Per quanto riguarda le variabili demografiche, analizziamo da subito il rapporto tra genere e networking, ossia il fatto che tra uomini e donne possa variare la facilità di coinvolgimento in comportamenti di rete.

Storicamente, in una cultura definita maschilista, si è sempre pensato che gli uomini avessero più risorse da offrire rispetto al genere femminile in un contesto lavorativo. Potremmo per questo essere portati a pensare che gli uomini, ancora oggi, abbiano maggiori probabilità di impegnarsi in comportamenti di rete rispetto alle donne, anche se ci troviamo in un periodo storico in cui si sta combattendo attivamente per la parità di genere.

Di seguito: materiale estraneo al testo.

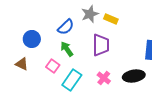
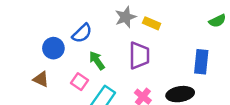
blue semicircle: (66, 27) -> (82, 33), moved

Uno studio di Forret e Dougherty del 2001 analizza le possibili correlazioni tra caratteristiche, personali ma anche lavorative, e comportamenti di networking. Per verificare nello specifico quali sono le possibili correlazioni appunto, gli autori hanno intervistato soggetti con una laurea in economia e un età media di 38 anni. Lo studio considera come variabile dipendente i comportamenti di networking, suddivisi nello specifico in cinque sotto dimensioni (mantenimento di contatti, socializzazione, coinvolgimento in attività professionali, partecipazione alla chiesa e alla comunità e per finire aumento della visibilità interna) e come variabili indipendenti alcune caratteristiche personali e lavorative, le cui correlazioni analizzeremo in seguito.

Tale studio dimostra che il genere non presenta correlazione con il coinvolgimento in comportamenti di rete. Si ammette che, in passato, gli uomini potessero essere coinvolti in comportamenti di rete più frequentemente delle donne, ma dal momento che il genere femminile ha sviluppato una maggior consapevolezza riguardo all’importanza del networking nella carriera lavorativa, le donne hanno cominciato a impegnarsi in questo tipo di comportamenti con lo stesso sforzo dei colleghi uomini.